Model Evaluation and Model Selection for Machine Learning (learning notes)

Source: Internet
Author: User

Time: 2014.06.26

Location: Base

Bytes --------------------------------------------------------------------------------------

I. Training error and test error

The purpose of machine learning or statistical learning is to make the learned model better able to predict not only known data but also unknown data. Different learning methods produce different models. When judging whether a learning method is good or bad, it is commonly used as follows:

1. Training Error 2 of the model based on the loss function. Model Test Error

Assume that the learned model is:

Then the training error is the average loss of the model on the Training Dataset:

N is the capacity of the training sample.

The test error is the average loss of the model on the test Dataset:


When the loss function is 0-1 loss, the test error is the error rate on the common test Dataset:

-------------------------------------------------------------------- (1)

I here is the indicator function, that is, when the parentheses are not equal to 1, otherwise it is 0 (indicator function: when the conditions in the brackets are true, 1 is taken, and 0 is taken when the values are false)

Correspondingly, the accuracy of the test dataset is:

-------------------------------------------------------------------- (2)

X obviously has: accuracy + error rate = 1, that is, (1) + (2) = 1

The size of the training error is meaningful for determining whether the given problem is easy to learn, but it is not very important in essence, the important thing is that the test error reflects the prediction capability of the learning method on the unknown test dataset.
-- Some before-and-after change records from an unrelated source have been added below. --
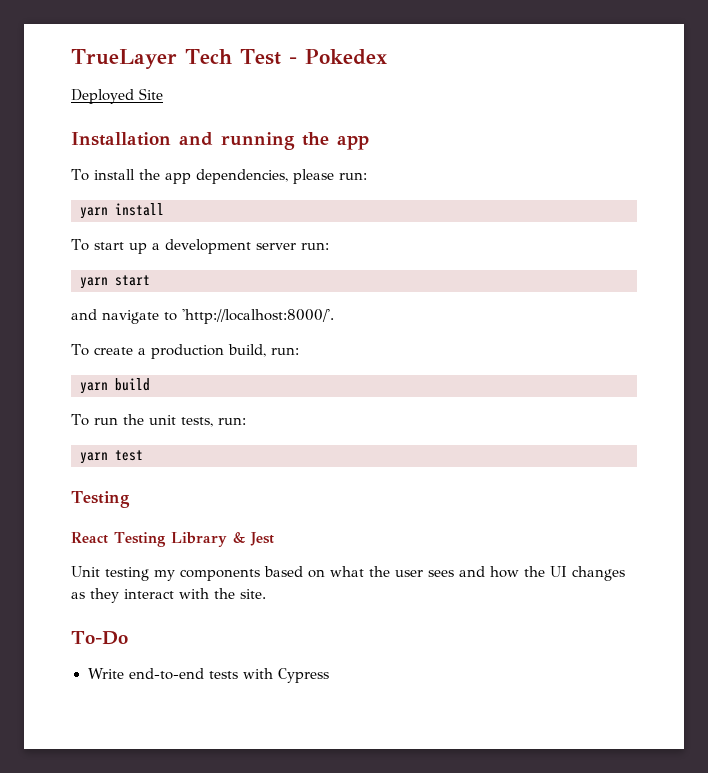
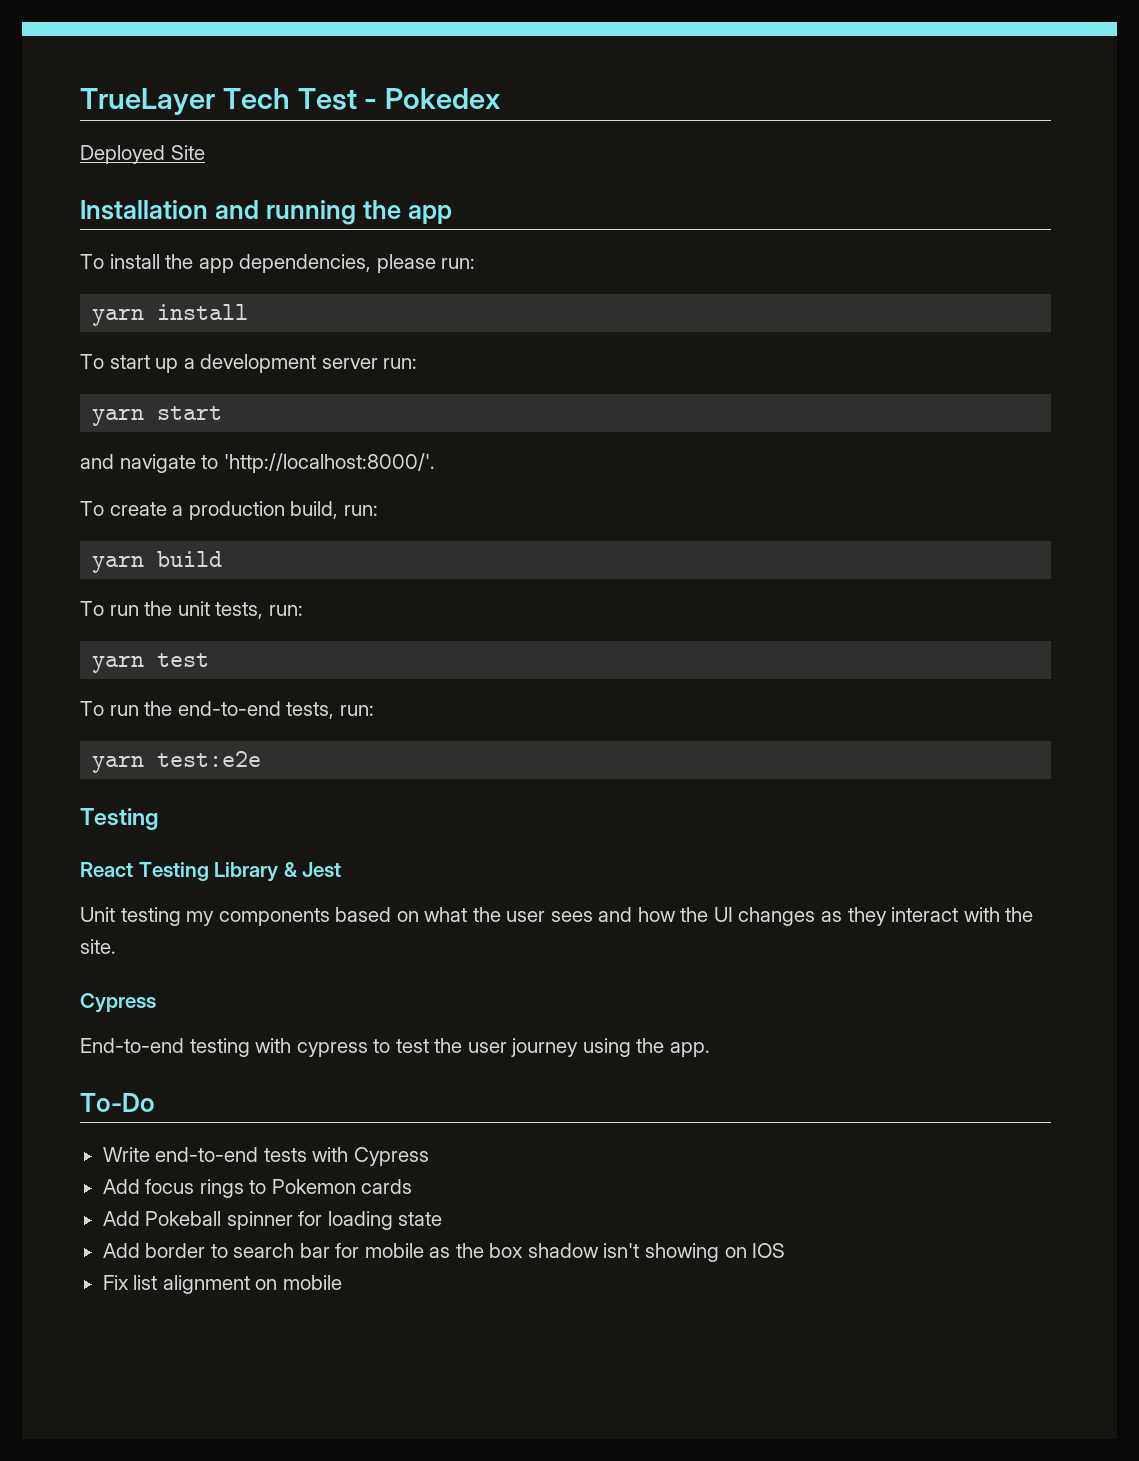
(143, 455) none -> [80,701,374,719] [92,751,262,773] // To run the end-to-end tests, run: // yarn test:e2e
(266, 594) none -> [80,993,156,1013] [80,1038,710,1057] // Cypress // End-to-end testing with cypress to test the user journey using the app.
(330, 675) none -> [102,1179,413,1198] [102,1211,443,1230] [102,1243,786,1262] [102,1275,342,1294] // Add focus rings to Pokemon cards // Add Pokeball spinner for loading state // Add border to search bar for mobile as the box shadow isn't showing on IOS // Fix list alignment on mobile

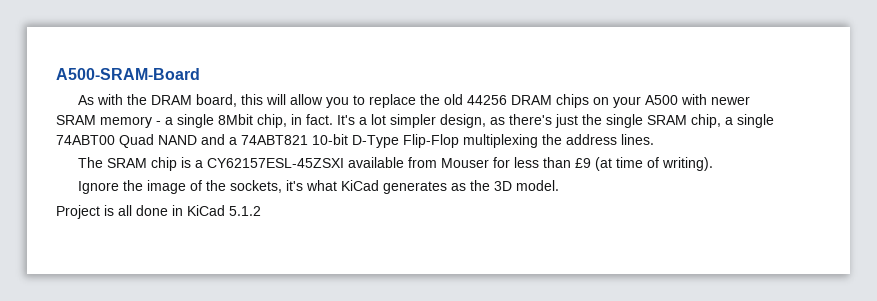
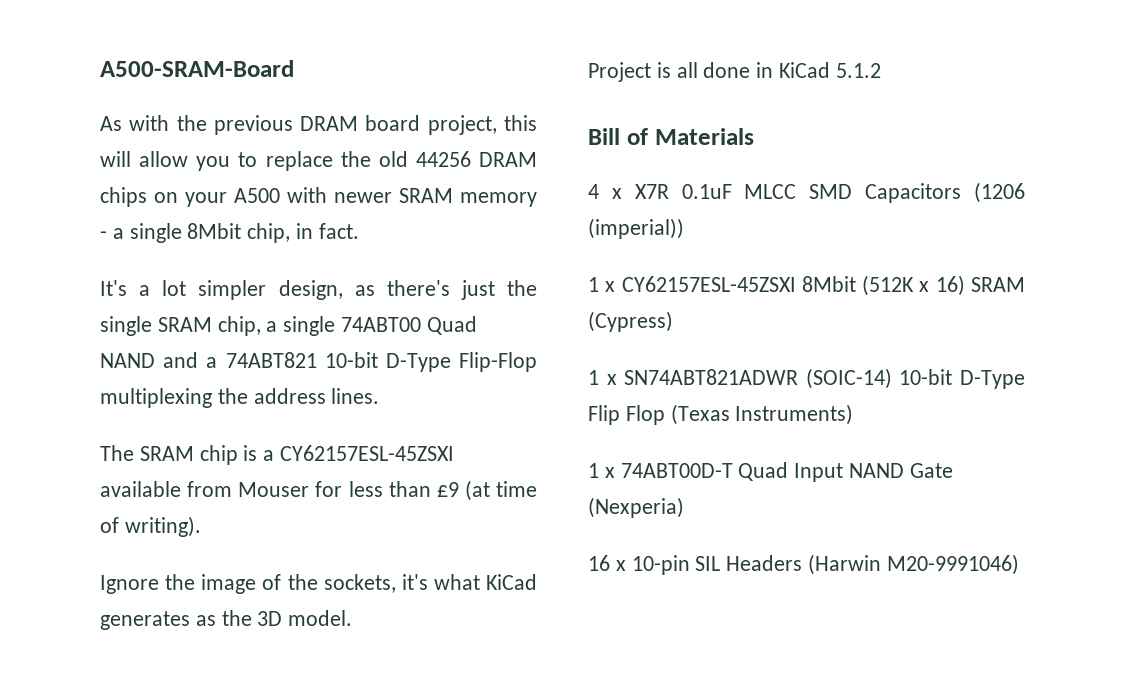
[151,94,238,107] DRAM board, -> [213,115,497,135] previous DRAM board project,
(333, 119) none -> (359, 231) //
(261, 211) none -> [588,128,754,145] [588,182,1025,203] [588,218,684,239] [588,275,1025,296] [588,311,673,332] [588,368,1025,389] [588,404,854,425] [588,462,953,482] [588,497,684,518] [588,554,1019,575] // Bill of Materials // 4 x X7R 0.1uF MLCC SMD Capacitors (1206 (imperial)) // 1 x CY62157ESL-45ZSXI 8Mbit (512K x 16) SRAM (Cypress) // 1 x SN74ABT821ADWR (SOIC-14) 10-bit D-Type Flip Flop (Texas Instruments) // 1 x 74ABT00D-T Quad Input NAND Gate (Nexperia) // 16 x 10-pin SIL Headers (Harwin M20-9991046)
Given two learning methods, the method with a small test error has better prediction ability, is a more effective method. Generally, the prediction capability of learning methods on unknown data is called generalization ability.

Bytes --------------------------------------------------------------------------------------

Ii. overfitting and Model Selection

We know that there are many candidate models in the hypothesis space of the model. These models are of different complexity. Assume that there is a real model in the model space, that is, the ideal model, we hope to select and learn a model that approaches this ideal model as much as possible, which will show that the learned model has the same number of parameters as the ideal model, the parameter vectors of the learned model are similar to those of the ideal model. However, there is a problem, because we use limited training data to learn models. If we blindly pursue the ability of models to express training data, the resulting model may be more complex than the ideal model, which is called overfitting. That is to say, the model we learned contains too many parameters, which is too good for known data tables but poorly predicted for unknown data. The model selection aims to avoid merging to improve the prediction capability of the model.

For example, assume that a training dataset is given:


Given a group of Input-Output observations, the task of fitting polynomial functions is to assume that the given data is generated by the M-degree polynomial function and select the M-degree polynomial function that is most likely to generate the data. That is, in the M-degree polynomial function (corresponding to the model hypothesis space), select a function that has good prediction ability for both known and unknown data. Here we can solve this function:

Set the M polynomial:

In formula, X is a single variable input, and W is a vector composed of m + 1 parameters.

First, we can determine the complexity of the model, that is, determine the number of polynomials, And then solve the parameters (polynomial coefficients) based on the empirical risk minimization strategy under the given complexity of the model ), here we want to minimize the risk of experience, that is:


The coefficient 1/2 here is used to calculate the model and training data for convenience:


Then, evaluate the deviation of W to obtain the polynomial coefficient of fitting.

It is also easy to know that when m = 0, a constant line is displayed, and the data fitting effect is very poor. When M = 1, the curve is an oblique line. When M is very large, the fitting curve will pass through each training data point, and the training error is 0. This is the best training data, but this is too good, but there is a problem, because there is noise in the data itself and it is not ideal data, this training error is not normal, and this fitting curve is not good at predicting the unknown data, when M is about enough, the curve fitting effect on the training data may be good enough, and the model is also simple, which is a good choice.

In general, through the above analysis, we can find that as M increases, the complexity of the model also increases, and the training error decreases to 0, however, the test error decreases first and then increases with the increase of the number of polynomials. The purpose of learning is to minimize the test error of the model. Therefore, the choice of M should prevent overfitting.


Contact Us

The content source of this page is from Internet, which doesn't represent Alibaba Cloud's opinion; products and services mentioned on that page don't have any relationship with Alibaba Cloud. If the content of the page makes you feel confusing, please write us an email, we will handle the problem within 5 days after receiving your email.

If you find any instances of plagiarism from the community, please send an email to: info-contact@alibabacloud.com and provide relevant evidence. A staff member will contact you within 5 working days.

A Free Trial That Lets You Build Big!

Start building with 50+ products and up to 12 months usage for Elastic Compute Service

  • Sales Support

    1 on 1 presale consultation

  • After-Sales Support

    24/7 Technical Support 6 Free Tickets per Quarter Faster Response

  • Alibaba Cloud offers highly flexible support services tailored to meet your exact needs.